EXTRAIT:
========
Page d'histoire : Edgard Varèse Paris, 22 décembre 1883 - New York, 6 novembre 1965

En 1937, Edgard Varèse déclarait : « Un artiste n’est jamais un précurseur : il ne fait que refléter son temps, et le graver dans l’Histoire. » Stimulé par les découvertes scientifiques et technologiques de son époque, il appela de ses voeux un art-science. Celui qui déclarait composer avec des rythmes, des fréquences et des intensités a largement contribué à engager la musique vers de nouveaux paradigmes, notamment la synthèse sonore et la projection du son dans l’espace.

Bien que né à Paris en 1883, puis naturalisé américain en 1927, Edgard Varèse se considéra toute sa vie comme bourguignon en souvenir de son enfance passée chez son oncle maternel au village du Villars près de Tournus. En 1892, il suit ses parents qui s’installent à Turin. Malgré l’opposition farouche d’un père ingénieur qui souhaitait que son fils suive la même voie que lui, il s’initie à la musique en autodidacte. C’est seulement à l’âge de dix-sept ans qu’il put prendre des leçons d’harmonie et de contrepoint avec Giovanni Bolzoni, directeur du conservatoire de Turin.

Après une violente dispute avec son père, Varèse décide de regagner Paris en 1903 afin de poursuivre ses études musicales à la Schola Cantorum. En 1905, Gabriel Fauré l’admet au Conservatoire de Paris, mais ce nonconformiste en sera exclu deux ans plus tard. Pendant ses années de formation, sa curiosité intellectuelle lui fait découvrir la Théorie physiologique de la musique fondée sur l’étude des sensations auditives du célèbre savant Hermann von Helmholtz, ouvrage qui joue un rôle fondateur de son esthétique. C’est une période d’intense activité musicale pendant laquelle une quinzaine d’oeuvres voient le jour.
========
EXERCICES:
a – En vous appuyant sur le texte sur Edgard Varèse, expliquez en une à trois phrases pourquoi le compositeur se considéra toute sa vie comme bourguignon.
b – Recopiez fidèlement le passage du texte sur Edgard Varèse qui commence par « Page d'histoire : Edgard » et se poursuit jusqu'à « son dans l’espace. ».
c – Prolongez le texte sur Edgard Varèse en reprenant juste après sa dernière phrase.

LISTING FOURNI:
========
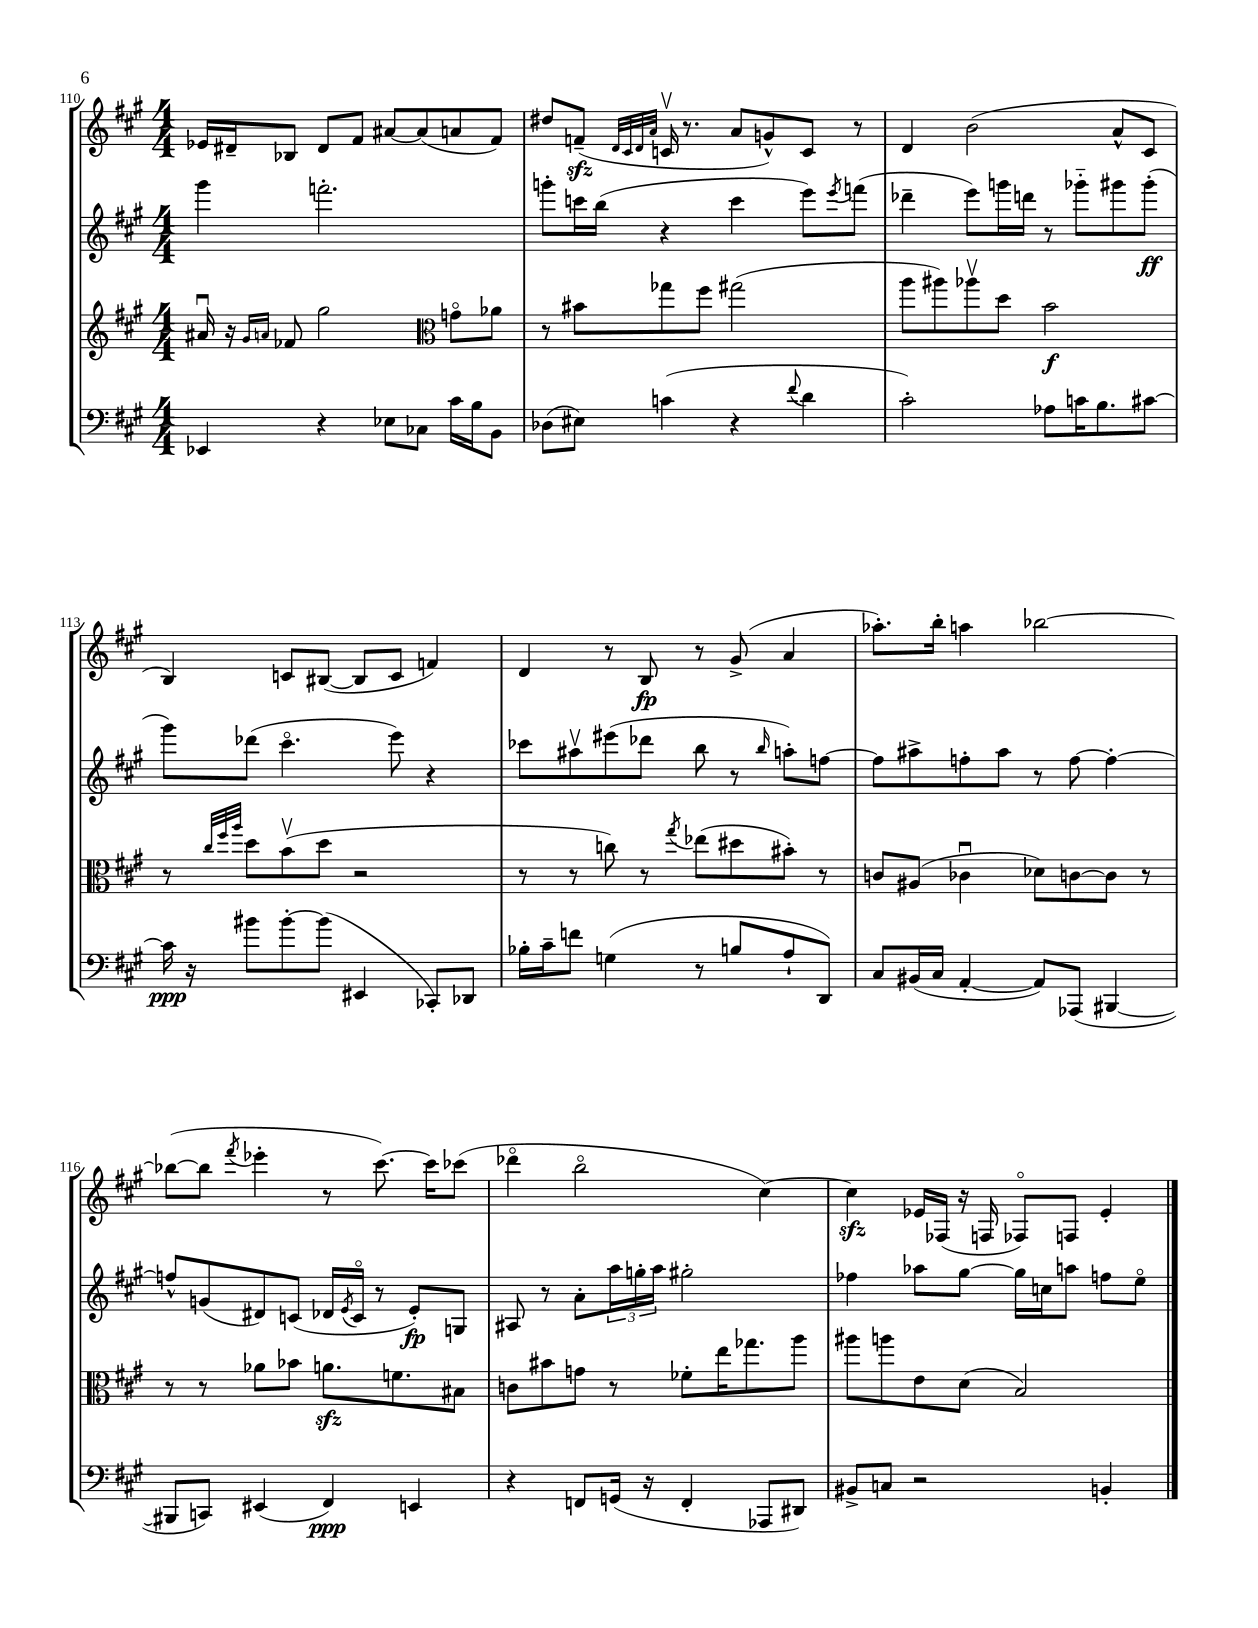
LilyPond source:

<<
\new StaffGroup <<
\new Staff = "s0" {
    \clef treble \key a \major \numericTimeSignature \time 4/4
    ees'16 dis'16-- bes8 dis'8 fis'8 ais'8~ ais'8( a'8 fis'8) |
    dis''8 f'8--\sfz( \grace { d'32 cis'32 d'32 a'32 } c'16\upbow r8. a'8 g'8-^) c'8 r8 |
    d'4 b'2( a'8-^ cis'8 |
    b4) c'8 bis8~( bis8 c'8 f'4) |
    d'4 r8 b8\fp r8 gis'8->( a'4 |
    aes''8.-.) b''16-. a''4 bes''2~ |
    bes''8~( bes''8 \acciaccatura { fis'''8 } ees'''4-. r8 cis'''8.~) cis'''16 ces'''8( |
    des'''4\flageolet b''2\flageolet cis''4~) |
    cis''4\sfz ees'16 fes16( r16 f16 fes8\flageolet) f8 ees'4-. \bar "|." |
}
\new Staff = "s1" {
    \clef treble \key a \major \numericTimeSignature \time 4/4
    gis'''4 f'''2.-. |
    g'''8-. c'''16 b''16( r4 c'''4 e'''8) \acciaccatura { e'''8 } f'''8( |
    des'''4-- e'''8) g'''16 d'''16 r8 ges'''8-_ gis'''8 gis'''8-.\ff( |
    gis'''8) des'''8( cis'''4.\flageolet e'''8) r4 |
    ces'''8 ais''8\upbow eis'''8( des'''8 b''8 r8 \grace { b''16 } a''8-.) f''8~ |
    f''8 ais''8-> f''8-. ais''8 r8 f''8~ f''4~-. |
    f''8-^ g'8( dis'8) c'8( des'16 \acciaccatura { e'8 } c'16\flageolet r8 e'8-.\fp) g8 |
    ais8 r8 a'8-. \tuplet 3/2 { a''16 g''16-. a''16 } gis''2-. |
    fes''4 aes''8 gis''8~ gis''16 c''16 a''8 f''8 e''8\flageolet \bar "|." |
}
\new Staff = "s2" {
    \clef treble \key a \major \numericTimeSignature \time 4/4
    ais'16\downbow r16 \grace { gis'16 a'16 } fes'8 gis''2 \clef alto g'8\flageolet aes'8 |
    r8 bis'8 ges''8 fis''8 gis''2( |
    a''8 ais''8) aes''8\upbow d''8 b'2\f |
    r8 \grace { cis''32 fis''32 a''32 } d''8 b'8\upbow( d''8 r2 |
    r8 r8 c''8) r8 \acciaccatura { gis''8 } ees''8( dis''8 bis'8-.) r8 |
    c'8 ais8( ces'4\downbow des'8) c'8~ c'8 r8 |
    r8 r8 aes'8 bes'8 a'8.\sfz f'8. bis8 |
    c'8 bis'8 g'8 r8 fes'8-. e''16 ges''8. a''8 |
    ais''8 a''8 e'8 d'8( b2) \bar "|." |
}
\new Staff = "s3" {
    \clef bass \key a \major \numericTimeSignature \time 4/4
    ees,4 r4 ees8 ces8 cis'16 b16 b,8 |
    des8( eis8) c'4( r4 \appoggiatura { fis'8 } d'4 |
    cis'2-.) aes8 c'16 b8. cis'8~ |
    cis'16\ppp r16 bis'8 bis'8~-. bis'8( eis,4 ces,8-.) des,8 |
    bes16-. cis'16-- f'8 g4( r8 b8 a8-! d,8) |
    cis8 bis,16( cis16 a,4~-. a,8) aes,,8( bis,,4~ |
    bis,,8 c,8) eis,4( fis,4\ppp) e,4 |
    r4 f,8 g,16( r16 f,4-. aes,,8 dis,8) |
    bis,8-> c8 r2 b,4-. \bar "|." |
}
>>
>>
\layout { \context { \Score currentBarNumber = #110 } }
========
RÉPONSES AUX EXERCICES:
a – Bien que né à Paris en 1883 et naturalisé américain en 1927, Varèse se considéra toute sa vie comme bourguignon en souvenir de son enfance passée chez son oncle maternel, au village du Villars, près de Tournus.

b –
Page d'histoire : Edgard Varèse Paris, 22 décembre 1883 - New York, 6 novembre 1965

En 1937, Edgard Varèse déclarait : « Un artiste n’est jamais un précurseur : il ne fait que refléter son temps, et le graver dans l’Histoire. » Stimulé par les découvertes scientifiques et technologiques de son époque, il appela de ses voeux un art-science. Celui qui déclarait composer avec des rythmes, des fréquences et des intensités a largement contribué à engager la musique vers de nouveaux paradigmes, notamment la synthèse sonore et la projection du son dans l’espace.

c –
En 1907, Varèse s’installe à Berlin. Les échanges intellectuels avec le pianiste et compositeur Ferruccio Busoni auront une grande influence sur lui. Au cours des six années berlinoises naissent le poème symphonique Bourgogne, dont la création fut l’occasion du premier scandale d’une longue série, et le projet d’opéra OEdipus und die Sphinx sur un livret d’Hugo von Hofmannsthal. Varèse se lance dans une carrière de chef d’orchestre en dirigeant la première audition du Martyre de saint Sébastien de Debussy en janvier 1914 à Prague. Mais la déclaration de guerre interrompt tousses projets. Mobilisé en avril 1915, il est réformé au bout de six mois pour une double pneumonie. La plupart de ses manuscrits, laissés à Berlin dans un entrepôt, sont détruits dans un incendie. Sans espoir de pouvoir continuer ses activités musicales, le jeune compositeur décide de tenter sa chance aux États-Unis.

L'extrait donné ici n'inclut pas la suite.